Height: 30 cm - 11 7/8 in
Diameter: 11,5 cm - 4 1/2 in
Width with handle: 15 cm - 6 in

Ercole BAROVIER (1889-1974):
Italian entrepreneur and glassware designer, Ercole BAROVIER was the son of Benvenuto BAROVIER and father of Angelo BAROVIER (1927-).
At age 30 he became a partner in his father's company, the Vetreria Artistica Barovier & C. After becoming its artistic director in 1926, he took over its management with his brother Nicolo. He became sole proprietor in 1936, engineering the fusion between his own glass workshop and the S.A.I.A.R. Ferro-Toso. In 1942, the new company was renamed Barovier & Toso. Ercole maintained artistic direction of the new company until 1972.
Like Paolo VENINI and Giacomo CAPPELIN, was effective in reviving Murano glassmaking in the 1920's; served as chief designer, artist, and chemist and created more than 25,000 different models of decorative and functional pieces; formulated new color compounds; developed new techniques for textural surface effects and 'vetro gemmato' (stony surface), 'vetro barbarico' (applied rough surface), 'vetro parabolico' (patchwork surface), and others; used subtle colors and open textures; (with son Angelo) produced vases and bottles in elongated forms in 'vetro a fili' (glass with lines), where colored glass rods were embedded into colored, bubbled glass to form a stripe effect; in the early 1930's, developed the 'vetro rugiada' (glass with a dew effect) technique, where small air bubbles created controlled texturing.
Over the course of his 50-year activity, he invented numerous decorative techniques which contributed significantly to the renovation of art glass.
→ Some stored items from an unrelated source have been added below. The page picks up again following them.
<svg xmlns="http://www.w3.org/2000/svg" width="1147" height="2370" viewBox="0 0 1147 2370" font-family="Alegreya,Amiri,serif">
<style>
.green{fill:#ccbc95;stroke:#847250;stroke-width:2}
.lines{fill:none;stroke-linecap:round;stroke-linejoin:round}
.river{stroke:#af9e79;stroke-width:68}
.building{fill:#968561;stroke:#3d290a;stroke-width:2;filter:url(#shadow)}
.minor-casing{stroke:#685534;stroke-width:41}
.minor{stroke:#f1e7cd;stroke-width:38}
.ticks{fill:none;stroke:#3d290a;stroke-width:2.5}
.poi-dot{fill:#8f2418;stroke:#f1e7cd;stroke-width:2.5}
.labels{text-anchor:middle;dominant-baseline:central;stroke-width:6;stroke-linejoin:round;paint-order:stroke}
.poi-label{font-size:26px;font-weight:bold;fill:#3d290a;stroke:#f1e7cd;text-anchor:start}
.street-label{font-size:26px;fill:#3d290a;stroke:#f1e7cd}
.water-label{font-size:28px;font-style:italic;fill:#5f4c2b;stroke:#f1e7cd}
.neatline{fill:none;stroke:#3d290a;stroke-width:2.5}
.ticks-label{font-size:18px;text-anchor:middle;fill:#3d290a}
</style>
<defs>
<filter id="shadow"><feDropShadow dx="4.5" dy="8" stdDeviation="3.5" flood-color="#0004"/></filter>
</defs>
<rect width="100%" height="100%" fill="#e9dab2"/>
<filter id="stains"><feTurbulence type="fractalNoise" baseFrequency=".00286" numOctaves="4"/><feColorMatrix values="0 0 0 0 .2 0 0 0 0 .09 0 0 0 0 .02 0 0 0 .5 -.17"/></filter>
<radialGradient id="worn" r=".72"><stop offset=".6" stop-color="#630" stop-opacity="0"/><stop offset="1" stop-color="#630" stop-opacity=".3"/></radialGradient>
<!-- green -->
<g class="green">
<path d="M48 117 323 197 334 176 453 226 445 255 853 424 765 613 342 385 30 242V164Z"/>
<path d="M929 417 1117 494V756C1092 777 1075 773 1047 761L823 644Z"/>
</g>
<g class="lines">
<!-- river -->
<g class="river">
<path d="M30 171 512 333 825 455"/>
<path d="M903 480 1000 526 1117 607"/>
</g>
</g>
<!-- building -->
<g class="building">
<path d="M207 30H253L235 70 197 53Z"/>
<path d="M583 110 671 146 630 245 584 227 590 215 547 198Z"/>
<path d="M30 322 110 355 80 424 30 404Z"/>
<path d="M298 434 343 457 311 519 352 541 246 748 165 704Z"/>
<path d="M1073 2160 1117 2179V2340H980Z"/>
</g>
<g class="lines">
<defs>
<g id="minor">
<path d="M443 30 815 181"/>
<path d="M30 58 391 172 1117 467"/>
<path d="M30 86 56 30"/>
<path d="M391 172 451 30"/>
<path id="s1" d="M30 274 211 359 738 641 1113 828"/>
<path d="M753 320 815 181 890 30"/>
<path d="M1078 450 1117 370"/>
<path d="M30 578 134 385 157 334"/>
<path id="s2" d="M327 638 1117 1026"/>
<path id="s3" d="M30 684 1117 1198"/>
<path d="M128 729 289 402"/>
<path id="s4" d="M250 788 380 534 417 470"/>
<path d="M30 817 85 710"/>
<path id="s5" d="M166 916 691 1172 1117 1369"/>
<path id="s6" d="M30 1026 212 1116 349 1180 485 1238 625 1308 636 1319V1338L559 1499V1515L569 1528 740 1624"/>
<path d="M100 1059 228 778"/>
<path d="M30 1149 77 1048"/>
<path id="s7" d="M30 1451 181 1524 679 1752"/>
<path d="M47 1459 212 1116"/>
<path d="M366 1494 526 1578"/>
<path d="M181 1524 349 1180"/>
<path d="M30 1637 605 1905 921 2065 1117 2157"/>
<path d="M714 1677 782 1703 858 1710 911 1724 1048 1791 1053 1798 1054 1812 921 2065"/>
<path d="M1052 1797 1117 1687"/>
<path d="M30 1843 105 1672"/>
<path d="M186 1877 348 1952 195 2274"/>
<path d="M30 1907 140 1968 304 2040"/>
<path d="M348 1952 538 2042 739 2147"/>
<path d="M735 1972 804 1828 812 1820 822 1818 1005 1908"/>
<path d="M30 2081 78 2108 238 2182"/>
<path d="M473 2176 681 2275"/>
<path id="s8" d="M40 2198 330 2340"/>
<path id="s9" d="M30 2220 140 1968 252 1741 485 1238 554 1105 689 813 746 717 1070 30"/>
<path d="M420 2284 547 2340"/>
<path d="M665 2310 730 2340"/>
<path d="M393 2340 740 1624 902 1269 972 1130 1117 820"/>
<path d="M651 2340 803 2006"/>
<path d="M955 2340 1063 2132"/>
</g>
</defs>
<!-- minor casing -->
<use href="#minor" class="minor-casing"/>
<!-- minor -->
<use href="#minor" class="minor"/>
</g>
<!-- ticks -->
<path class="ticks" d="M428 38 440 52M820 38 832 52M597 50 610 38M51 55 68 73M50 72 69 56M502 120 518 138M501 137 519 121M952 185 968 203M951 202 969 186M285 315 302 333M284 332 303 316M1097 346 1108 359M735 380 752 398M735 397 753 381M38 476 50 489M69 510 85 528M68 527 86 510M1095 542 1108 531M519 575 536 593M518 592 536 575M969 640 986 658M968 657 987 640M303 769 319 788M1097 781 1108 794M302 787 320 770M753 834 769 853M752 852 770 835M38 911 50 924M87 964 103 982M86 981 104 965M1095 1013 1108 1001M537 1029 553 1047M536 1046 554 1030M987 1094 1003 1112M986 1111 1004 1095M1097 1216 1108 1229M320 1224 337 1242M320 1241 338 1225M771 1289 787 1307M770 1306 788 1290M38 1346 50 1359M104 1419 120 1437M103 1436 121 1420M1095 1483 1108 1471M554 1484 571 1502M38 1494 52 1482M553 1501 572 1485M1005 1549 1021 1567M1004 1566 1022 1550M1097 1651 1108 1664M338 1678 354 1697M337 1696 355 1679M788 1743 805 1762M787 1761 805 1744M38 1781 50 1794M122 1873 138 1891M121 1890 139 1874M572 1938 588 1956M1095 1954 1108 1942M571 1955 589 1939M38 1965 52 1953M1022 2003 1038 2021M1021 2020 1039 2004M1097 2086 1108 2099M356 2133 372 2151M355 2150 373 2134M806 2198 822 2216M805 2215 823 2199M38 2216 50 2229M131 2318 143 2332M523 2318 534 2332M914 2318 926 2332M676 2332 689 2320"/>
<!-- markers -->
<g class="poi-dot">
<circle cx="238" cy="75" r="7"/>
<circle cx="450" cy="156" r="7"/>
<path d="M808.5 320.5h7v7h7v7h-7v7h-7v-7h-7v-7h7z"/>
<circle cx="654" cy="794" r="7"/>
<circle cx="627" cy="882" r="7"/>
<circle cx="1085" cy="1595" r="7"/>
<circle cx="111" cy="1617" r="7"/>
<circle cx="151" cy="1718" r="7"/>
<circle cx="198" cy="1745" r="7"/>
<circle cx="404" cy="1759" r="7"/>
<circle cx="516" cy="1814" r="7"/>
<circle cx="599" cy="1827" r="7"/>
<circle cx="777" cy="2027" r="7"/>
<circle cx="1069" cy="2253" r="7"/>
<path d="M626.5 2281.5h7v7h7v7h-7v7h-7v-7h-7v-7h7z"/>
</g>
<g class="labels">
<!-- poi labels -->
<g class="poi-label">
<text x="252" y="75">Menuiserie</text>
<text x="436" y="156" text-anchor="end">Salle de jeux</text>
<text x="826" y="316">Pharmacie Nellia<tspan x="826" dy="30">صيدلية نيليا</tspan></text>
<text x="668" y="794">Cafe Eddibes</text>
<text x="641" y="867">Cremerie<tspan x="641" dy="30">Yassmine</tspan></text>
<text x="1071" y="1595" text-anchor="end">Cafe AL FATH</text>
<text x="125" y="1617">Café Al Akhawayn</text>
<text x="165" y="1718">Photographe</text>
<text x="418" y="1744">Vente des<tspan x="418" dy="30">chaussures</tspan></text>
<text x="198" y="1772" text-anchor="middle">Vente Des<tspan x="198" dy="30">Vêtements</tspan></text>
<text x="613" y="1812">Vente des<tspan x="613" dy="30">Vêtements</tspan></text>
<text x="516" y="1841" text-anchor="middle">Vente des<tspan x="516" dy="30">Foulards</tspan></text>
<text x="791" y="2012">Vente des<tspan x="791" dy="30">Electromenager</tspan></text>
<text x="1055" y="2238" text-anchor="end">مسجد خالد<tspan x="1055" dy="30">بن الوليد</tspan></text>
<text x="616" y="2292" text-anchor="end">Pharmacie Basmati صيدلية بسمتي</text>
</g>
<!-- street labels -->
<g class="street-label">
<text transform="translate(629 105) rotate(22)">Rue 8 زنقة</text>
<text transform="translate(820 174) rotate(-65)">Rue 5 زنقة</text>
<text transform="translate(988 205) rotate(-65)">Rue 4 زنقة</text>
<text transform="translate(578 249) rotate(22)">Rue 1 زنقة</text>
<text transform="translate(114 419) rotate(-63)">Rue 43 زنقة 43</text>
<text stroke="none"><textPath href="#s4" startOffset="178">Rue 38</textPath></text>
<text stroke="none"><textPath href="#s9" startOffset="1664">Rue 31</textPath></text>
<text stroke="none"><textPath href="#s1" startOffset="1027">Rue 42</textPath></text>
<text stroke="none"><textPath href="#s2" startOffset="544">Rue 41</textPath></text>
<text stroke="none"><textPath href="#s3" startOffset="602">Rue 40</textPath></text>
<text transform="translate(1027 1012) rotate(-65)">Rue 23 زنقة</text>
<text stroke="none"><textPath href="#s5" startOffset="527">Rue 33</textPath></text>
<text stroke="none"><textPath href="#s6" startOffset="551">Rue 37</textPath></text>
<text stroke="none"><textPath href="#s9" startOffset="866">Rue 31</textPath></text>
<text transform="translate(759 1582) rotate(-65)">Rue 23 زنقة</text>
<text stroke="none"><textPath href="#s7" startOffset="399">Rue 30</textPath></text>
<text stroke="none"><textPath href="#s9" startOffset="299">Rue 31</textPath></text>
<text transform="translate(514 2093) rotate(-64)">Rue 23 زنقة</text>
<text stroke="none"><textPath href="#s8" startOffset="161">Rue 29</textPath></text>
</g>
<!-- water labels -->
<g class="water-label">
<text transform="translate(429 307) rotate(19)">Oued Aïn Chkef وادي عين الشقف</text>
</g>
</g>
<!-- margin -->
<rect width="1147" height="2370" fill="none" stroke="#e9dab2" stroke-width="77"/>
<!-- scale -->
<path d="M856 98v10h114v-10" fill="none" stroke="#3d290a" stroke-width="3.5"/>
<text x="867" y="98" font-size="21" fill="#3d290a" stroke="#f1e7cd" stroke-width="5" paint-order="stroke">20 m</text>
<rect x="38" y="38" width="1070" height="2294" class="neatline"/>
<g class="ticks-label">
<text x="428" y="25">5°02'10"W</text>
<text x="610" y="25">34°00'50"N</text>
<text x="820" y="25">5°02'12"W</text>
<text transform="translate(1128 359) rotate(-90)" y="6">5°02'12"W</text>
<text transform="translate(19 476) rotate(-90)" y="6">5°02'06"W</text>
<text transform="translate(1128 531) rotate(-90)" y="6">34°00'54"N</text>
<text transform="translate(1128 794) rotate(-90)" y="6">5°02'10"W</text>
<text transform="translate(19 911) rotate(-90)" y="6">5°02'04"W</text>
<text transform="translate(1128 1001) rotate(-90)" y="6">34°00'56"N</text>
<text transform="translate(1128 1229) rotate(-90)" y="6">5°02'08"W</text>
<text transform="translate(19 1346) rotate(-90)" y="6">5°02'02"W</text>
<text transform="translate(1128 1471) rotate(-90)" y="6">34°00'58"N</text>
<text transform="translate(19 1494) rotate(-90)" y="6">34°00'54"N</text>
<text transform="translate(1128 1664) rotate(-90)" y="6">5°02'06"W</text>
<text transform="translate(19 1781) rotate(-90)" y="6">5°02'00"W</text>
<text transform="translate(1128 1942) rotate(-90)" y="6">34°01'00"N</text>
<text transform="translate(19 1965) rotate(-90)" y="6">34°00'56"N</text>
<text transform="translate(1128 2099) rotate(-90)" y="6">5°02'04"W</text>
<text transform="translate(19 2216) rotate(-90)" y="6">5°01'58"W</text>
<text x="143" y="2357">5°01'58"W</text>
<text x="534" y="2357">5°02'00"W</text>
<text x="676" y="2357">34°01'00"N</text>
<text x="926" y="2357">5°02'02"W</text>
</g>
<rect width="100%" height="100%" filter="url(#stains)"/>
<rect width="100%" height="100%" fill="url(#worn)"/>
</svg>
Already in the Twenties he obtained great success; first with the murrine vessels, then with totally original creations such as the primavera glass collection (1929-30). From the beginning of the Thirties, he dedicated himself entirely to experimenting with new multi-colored effects, in particular he perfected the colorazione a caldo senza fusione technique which he first used in 1935-36 to create the series Crepuscolo, Autunno Gemmato, Marina Gemmata and Laguna Gemmata. Before World War II he preferred soft shapes and rather thick materials, whereas in the post-war period his interest turned specifically to the field of traditional techniques, which he continued to re-interpret through his very last creations with the series a tessere in 1972. In the Fifties, his work distinguished itself both for the vivid quality of its colors as well as for the singularity of the materials which were noted for the roughness of their surfaces like the Barbarici which sometimes were modeled in primitive forms like the Eugenei and Aborigeni. During the Sixties and Seventies, he gave new interpretations of his a tessere glass with the Dorici, Caccia, Rotellati and other series which were characterized by unusual color combinations.